Homelessness is nothing new to Ocean City. It’s been prevalent for a number of years, but it’s typically not as noticeable in the summer months. It’s now clear and obvious, and the time has come for the matter to get attention because many of the homeless individuals have gotten territorial, particularly over the Caroline Street Comfort Station.
Over the last several weeks, many items have been referred to the Ocean City Mayor and Council’s strategic planning sessions in the fall. The homeless problem on the Boardwalk and nearby areas must be included on that list.
On recent visits to the Boardwalk and downtown area, I have found homeless people at Sunset Park on the bayside, in the Inlet parking lot, under the Wicomico Street Pier, the city’s transit station between Philadelphia and Baltimore avenues and, of course, the Caroline Street Comfort Station.

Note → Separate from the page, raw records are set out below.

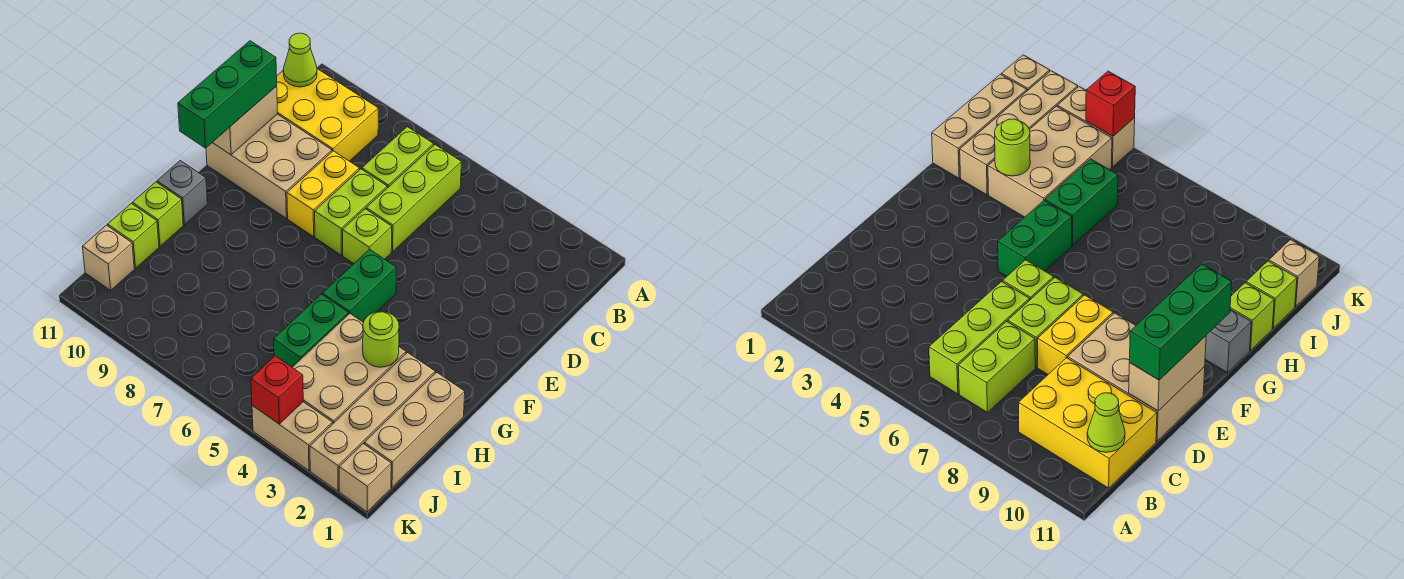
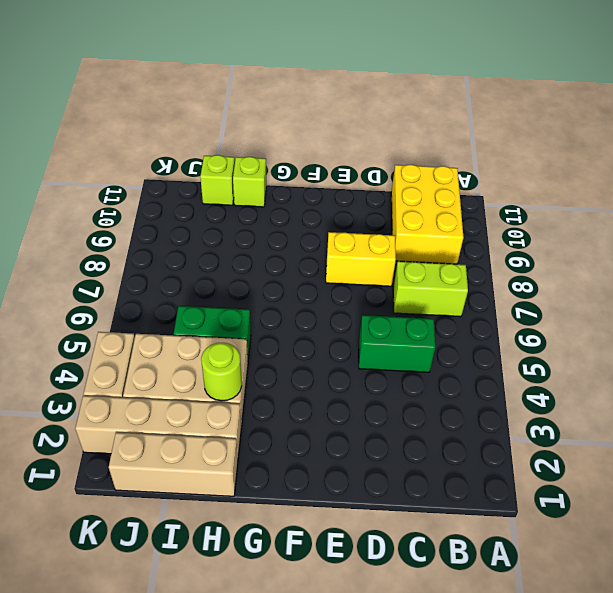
green 1x2 brick [359,315,435,372] -> green 1x2 brick moved to [323,249,396,322]
none -> lime 1x3 brick [366,145,461,252]
none -> lime 1x2 brick [315,169,387,255]
none -> tan 2x3 brick [206,114,332,218]

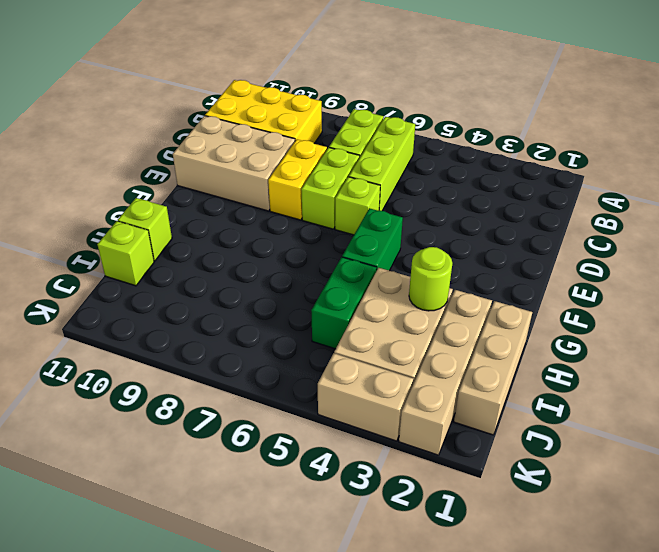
none -> grey 1x1 brick [157,161,207,225]
none -> tan 1x1 brick [82,225,134,290]
none -> tan 1x1 brick [339,444,391,512]

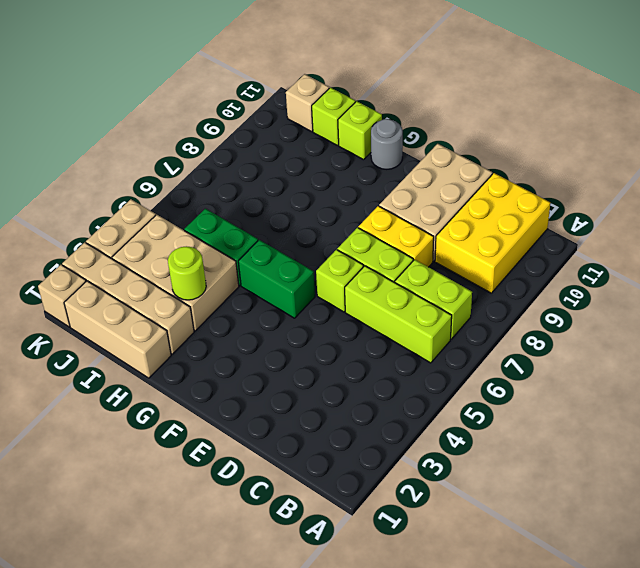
grey 1x1 round brick [371,119,403,169] -> grey 1x1 brick [157,161,207,225]
none -> lime 1x1 cone [283,33,317,87]
none -> tan 1x2 brick [212,86,278,155]
none -> red 1x1 brick [251,356,303,424]

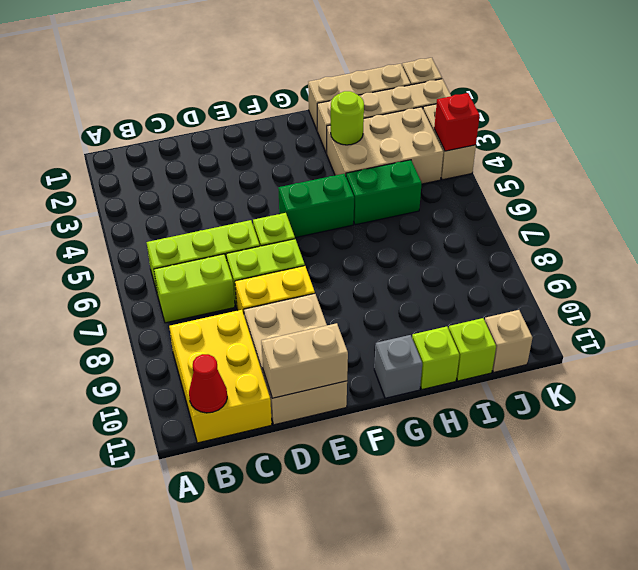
red 1x1 cone [189,354,227,413] -> lime 1x1 cone [283,33,317,87]
none -> green 1x3 brick [178,41,277,148]

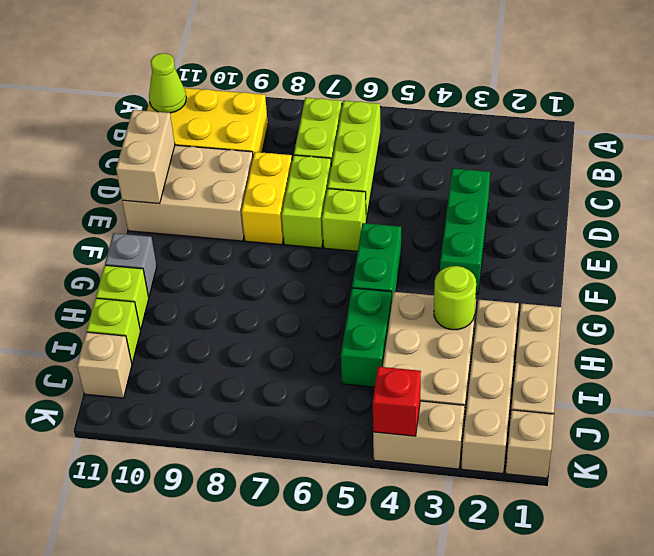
green 1x3 brick [440,168,490,294] -> green 1x3 brick moved to [178,41,277,148]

Solutions to this issue will need to be multi-faceted because there’s no simple fix. Ignoring it is certainly not an option, however. Besides the obvious damage it does to the town’s image as a resort destination, there are also public safety concerns. In June, three homeless individuals were charged with assault and robbery after a knife-point robbery on the Boardwalk during a Friday afternoon. There have been numerous other incidents in recent years that speak to these individuals’ desperation for money. The matter has been discussed publicly by city officials as recently as February’s police commission meeting.
At that time, Police Chief Ross Buzzuro said, “A lot of them don’t want our help and that is the unfortunate part about it. I wish we had a panacea for this, but we just don’t and that’s the bottom line.”
The chief’s comments may be accurate but the city must do something to address the issue, specifically in regard to the comfort station. Two Fridays ago, there were seven individuals sprawled out around the comfort station in various states of sleep. When the torrential rain came, that number doubled and the homeless individuals were aggressive and made it clear to my group and others seeking a dry spot in between downpours it was their area and we weren’t welcome.
Some scary weather rolled through the area on Monday. I was actually in the grocery store when the tornado warning alert was issued. Cell phones immediately began buzzing with the alerts and it got a little chaotic. One frightened mom even turned and took a few steps toward the door before realizing she had her baby in the shopping cart.
For those folks at Harbour Island Marina, headquarters for the White Marlin Open, it was particularly chaotic. Fish In OC’s Scott Lenox, who writes a weekly fishing column for this paper, was one of those riding out the weather at the marina, where aware homeowners opened their garages so attendees could seek shelter. Lenox’s account of the weather was the following.
“When I use the word ‘insane’ to describe the first day of scales action at the 44th Annual White Marlin Open I don’t mean it in the big fish, lots of fish, awesome action kind of way. I mean it in its literal sense. It was a run for cover, Noah’s Ark rain, hold on to your a$$ with both hands kind of insane,” he wrote on his daily blog. “At around 6 p.m., during our live broadcast coverage of the tournament, a small tornado or powerful microburst landed at Harbour Island and had us all running for our vehicles. I was under the big T-shirt tent when it happened and it honestly felt like it was going to fly away. The wind lasted for several minutes and at the end of it there was some pretty significant damage at Harbour Island. The porta potties were blown over and 10 feet from where they were set up, tent stakes for a 50-foot x 50-foot tent were pulled from the ground and from what I hear the small shed on the fuel dock at Harbour Island was blown off of the dock and destroyed.”
Fortunately, the only real news out of the storm was some minor property damage from wind and fallen trees.